## Exercise description
Figure out how many lines in these records contain "could". Only the number belongs in the reply.

## Records for this exercise
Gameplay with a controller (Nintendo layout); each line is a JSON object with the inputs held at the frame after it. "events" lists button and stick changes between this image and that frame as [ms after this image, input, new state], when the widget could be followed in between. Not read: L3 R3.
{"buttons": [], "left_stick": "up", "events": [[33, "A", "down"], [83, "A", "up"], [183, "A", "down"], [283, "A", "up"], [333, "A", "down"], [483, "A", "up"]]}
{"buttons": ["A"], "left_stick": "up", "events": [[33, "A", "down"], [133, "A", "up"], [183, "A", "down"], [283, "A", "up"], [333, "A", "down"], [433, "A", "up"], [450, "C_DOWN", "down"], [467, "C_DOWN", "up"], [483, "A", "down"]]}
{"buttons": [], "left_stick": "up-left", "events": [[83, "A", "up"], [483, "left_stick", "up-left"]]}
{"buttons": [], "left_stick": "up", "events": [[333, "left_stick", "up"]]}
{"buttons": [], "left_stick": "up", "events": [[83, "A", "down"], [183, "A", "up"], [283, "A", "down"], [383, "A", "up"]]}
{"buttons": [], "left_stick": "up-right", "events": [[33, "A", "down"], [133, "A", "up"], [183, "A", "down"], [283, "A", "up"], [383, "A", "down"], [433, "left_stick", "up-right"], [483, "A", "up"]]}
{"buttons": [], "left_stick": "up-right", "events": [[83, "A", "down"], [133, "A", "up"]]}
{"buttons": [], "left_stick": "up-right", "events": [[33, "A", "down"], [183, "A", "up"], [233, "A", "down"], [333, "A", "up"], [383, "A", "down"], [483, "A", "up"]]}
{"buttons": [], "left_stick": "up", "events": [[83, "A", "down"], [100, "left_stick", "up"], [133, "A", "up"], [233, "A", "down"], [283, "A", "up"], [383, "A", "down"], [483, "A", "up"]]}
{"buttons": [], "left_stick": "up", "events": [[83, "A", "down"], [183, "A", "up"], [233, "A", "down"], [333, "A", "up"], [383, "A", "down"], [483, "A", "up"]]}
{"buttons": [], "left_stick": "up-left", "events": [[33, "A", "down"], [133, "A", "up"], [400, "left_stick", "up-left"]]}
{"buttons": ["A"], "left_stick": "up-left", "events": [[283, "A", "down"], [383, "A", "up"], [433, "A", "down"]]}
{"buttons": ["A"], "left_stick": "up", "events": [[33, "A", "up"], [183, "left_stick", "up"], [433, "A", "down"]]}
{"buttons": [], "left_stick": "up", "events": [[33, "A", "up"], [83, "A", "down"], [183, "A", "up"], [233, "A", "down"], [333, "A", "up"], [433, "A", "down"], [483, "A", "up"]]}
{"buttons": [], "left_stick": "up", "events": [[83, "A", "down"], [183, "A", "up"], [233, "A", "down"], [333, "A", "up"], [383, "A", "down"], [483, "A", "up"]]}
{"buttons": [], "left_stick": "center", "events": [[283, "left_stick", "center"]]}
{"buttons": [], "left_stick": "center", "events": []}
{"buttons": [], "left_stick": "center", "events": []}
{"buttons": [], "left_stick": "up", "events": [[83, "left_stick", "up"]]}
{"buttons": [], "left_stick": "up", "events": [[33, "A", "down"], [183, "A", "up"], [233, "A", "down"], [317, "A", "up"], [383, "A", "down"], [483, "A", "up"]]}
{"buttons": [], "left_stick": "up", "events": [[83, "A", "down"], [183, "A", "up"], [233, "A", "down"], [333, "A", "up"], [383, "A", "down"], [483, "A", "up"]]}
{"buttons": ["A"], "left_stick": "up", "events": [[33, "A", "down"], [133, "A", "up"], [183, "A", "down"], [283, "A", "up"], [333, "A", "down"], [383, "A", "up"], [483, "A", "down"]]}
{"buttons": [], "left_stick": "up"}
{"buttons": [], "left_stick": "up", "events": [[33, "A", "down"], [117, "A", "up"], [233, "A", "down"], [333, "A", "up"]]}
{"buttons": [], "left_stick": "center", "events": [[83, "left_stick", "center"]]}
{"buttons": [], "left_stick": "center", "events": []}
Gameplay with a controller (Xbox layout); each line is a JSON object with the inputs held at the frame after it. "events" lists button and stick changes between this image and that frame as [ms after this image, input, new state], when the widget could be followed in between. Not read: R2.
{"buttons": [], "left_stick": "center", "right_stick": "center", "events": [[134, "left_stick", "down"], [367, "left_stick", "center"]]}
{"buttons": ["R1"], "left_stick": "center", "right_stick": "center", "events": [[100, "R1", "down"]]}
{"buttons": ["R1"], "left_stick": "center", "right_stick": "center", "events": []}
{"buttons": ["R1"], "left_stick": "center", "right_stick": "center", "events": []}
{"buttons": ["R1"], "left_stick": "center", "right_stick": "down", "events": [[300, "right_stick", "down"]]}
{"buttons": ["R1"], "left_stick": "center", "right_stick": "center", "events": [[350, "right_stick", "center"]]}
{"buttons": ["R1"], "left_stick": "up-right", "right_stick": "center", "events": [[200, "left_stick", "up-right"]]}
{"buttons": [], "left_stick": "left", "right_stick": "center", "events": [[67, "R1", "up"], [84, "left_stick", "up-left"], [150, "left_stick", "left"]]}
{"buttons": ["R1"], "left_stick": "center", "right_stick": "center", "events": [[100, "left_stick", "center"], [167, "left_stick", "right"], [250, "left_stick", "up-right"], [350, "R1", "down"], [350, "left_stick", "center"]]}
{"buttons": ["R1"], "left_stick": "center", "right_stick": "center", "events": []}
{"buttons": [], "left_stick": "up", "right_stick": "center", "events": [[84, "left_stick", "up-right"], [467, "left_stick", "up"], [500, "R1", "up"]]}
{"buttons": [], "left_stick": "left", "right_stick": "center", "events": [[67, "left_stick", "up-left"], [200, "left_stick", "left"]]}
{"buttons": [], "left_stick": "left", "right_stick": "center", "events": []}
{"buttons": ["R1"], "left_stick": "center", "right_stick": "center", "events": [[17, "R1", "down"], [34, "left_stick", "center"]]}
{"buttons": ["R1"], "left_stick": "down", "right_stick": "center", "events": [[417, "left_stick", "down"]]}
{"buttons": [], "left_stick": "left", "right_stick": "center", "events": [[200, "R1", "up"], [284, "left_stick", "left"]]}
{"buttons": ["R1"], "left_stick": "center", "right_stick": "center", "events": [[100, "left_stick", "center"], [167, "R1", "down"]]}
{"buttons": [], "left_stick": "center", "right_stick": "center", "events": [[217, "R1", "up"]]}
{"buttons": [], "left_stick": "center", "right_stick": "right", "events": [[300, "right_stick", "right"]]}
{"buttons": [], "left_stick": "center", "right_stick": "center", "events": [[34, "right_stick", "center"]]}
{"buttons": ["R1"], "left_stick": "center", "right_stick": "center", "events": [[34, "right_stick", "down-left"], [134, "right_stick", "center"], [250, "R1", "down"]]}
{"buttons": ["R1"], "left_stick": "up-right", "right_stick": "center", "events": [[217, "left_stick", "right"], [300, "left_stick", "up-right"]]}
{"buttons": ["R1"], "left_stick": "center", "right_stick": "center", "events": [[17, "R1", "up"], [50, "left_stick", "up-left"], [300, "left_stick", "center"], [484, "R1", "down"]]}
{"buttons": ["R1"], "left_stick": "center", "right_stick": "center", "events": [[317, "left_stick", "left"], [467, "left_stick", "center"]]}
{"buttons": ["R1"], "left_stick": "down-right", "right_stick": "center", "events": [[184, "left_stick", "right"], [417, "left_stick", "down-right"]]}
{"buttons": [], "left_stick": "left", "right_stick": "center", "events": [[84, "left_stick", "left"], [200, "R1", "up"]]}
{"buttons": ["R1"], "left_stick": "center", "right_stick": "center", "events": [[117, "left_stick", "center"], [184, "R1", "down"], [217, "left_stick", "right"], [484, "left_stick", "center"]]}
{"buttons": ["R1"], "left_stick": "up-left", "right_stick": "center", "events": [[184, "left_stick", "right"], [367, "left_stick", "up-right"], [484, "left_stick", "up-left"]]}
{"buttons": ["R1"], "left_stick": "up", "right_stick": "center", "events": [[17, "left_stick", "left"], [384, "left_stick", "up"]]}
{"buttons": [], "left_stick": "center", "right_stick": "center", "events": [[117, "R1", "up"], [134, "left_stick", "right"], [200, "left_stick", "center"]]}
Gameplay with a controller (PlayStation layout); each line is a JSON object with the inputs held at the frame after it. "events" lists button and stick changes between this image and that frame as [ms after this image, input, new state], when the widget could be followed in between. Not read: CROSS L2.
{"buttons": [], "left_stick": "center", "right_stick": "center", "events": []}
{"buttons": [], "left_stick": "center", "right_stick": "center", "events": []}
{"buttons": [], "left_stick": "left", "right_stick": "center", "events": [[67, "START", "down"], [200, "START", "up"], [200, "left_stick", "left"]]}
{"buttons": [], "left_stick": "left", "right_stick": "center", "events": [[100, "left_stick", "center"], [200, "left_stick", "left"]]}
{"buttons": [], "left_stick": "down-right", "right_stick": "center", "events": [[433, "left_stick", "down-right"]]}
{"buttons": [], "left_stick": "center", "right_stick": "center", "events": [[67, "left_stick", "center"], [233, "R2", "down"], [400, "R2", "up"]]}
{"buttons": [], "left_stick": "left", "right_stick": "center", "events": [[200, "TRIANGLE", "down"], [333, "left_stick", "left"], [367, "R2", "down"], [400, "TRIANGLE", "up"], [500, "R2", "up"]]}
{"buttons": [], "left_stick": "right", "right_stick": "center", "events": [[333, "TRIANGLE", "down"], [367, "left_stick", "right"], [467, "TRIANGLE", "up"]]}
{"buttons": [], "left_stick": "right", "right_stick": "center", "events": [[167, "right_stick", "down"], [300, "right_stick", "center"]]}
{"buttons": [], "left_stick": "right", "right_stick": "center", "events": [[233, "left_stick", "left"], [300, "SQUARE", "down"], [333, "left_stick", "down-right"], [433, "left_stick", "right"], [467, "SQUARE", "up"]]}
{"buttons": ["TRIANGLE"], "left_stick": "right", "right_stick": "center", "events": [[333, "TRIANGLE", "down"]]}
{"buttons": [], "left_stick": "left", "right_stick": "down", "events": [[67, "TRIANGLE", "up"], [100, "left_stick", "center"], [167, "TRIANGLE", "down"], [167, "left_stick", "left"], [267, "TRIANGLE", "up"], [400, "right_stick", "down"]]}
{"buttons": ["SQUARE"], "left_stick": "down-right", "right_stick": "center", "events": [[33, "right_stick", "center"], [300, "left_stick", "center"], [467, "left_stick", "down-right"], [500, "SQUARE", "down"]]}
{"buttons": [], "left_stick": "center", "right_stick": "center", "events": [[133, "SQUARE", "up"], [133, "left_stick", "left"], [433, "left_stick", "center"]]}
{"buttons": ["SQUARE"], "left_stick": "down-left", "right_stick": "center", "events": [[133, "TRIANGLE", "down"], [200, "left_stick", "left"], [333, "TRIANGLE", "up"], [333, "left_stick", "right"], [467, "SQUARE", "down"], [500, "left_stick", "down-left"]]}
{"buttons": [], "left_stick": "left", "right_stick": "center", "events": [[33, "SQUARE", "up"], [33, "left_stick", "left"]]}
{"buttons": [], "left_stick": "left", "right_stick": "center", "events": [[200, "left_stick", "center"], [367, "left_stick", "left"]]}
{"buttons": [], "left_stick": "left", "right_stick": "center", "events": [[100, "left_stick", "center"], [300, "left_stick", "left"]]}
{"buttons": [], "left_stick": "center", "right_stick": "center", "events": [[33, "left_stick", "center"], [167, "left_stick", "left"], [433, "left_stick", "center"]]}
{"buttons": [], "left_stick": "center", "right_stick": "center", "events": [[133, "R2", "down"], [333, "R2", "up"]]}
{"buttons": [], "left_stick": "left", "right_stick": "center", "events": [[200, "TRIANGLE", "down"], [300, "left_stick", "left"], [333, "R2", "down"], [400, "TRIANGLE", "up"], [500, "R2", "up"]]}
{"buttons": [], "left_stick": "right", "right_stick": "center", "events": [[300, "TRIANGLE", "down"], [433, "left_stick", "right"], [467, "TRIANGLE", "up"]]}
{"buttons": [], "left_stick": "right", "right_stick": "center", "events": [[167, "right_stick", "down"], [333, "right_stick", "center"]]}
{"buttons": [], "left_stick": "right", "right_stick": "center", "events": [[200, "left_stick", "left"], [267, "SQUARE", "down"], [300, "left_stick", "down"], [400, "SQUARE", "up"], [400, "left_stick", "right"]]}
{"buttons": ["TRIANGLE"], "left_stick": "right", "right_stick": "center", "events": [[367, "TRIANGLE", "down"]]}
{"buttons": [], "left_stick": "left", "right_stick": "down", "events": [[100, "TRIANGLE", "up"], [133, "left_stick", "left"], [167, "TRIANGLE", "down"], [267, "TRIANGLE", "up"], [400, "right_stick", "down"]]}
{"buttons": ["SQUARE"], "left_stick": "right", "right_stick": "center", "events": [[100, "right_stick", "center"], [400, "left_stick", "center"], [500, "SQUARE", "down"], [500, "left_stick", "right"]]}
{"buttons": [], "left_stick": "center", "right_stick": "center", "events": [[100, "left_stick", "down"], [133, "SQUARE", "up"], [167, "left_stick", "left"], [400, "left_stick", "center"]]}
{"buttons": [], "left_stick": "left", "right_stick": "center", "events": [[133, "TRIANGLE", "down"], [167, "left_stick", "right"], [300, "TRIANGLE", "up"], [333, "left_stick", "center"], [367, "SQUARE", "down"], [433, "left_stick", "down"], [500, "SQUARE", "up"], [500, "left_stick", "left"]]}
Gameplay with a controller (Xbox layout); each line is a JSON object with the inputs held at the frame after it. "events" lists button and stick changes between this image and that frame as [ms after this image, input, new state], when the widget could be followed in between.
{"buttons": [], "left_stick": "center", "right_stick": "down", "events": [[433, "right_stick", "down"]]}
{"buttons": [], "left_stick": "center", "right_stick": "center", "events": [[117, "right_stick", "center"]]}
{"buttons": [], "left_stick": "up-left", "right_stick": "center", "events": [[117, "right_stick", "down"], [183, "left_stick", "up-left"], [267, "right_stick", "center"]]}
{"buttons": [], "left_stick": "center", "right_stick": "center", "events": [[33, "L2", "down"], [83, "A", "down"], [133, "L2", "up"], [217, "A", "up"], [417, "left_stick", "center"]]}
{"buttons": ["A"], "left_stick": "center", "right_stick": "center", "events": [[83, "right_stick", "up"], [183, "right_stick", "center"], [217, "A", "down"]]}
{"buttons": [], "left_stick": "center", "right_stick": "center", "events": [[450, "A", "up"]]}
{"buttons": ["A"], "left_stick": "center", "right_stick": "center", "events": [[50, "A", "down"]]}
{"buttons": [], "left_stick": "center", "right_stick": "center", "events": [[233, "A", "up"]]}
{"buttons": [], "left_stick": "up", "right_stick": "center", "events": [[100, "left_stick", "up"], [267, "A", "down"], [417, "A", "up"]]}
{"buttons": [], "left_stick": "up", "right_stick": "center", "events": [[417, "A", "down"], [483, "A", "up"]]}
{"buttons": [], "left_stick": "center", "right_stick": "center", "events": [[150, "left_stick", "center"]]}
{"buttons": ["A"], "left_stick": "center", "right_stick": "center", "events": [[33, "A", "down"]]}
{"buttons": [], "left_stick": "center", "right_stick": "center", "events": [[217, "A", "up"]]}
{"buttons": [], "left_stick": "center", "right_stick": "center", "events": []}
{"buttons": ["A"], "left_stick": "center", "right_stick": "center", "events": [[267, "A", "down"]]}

## Answer to the exercise
4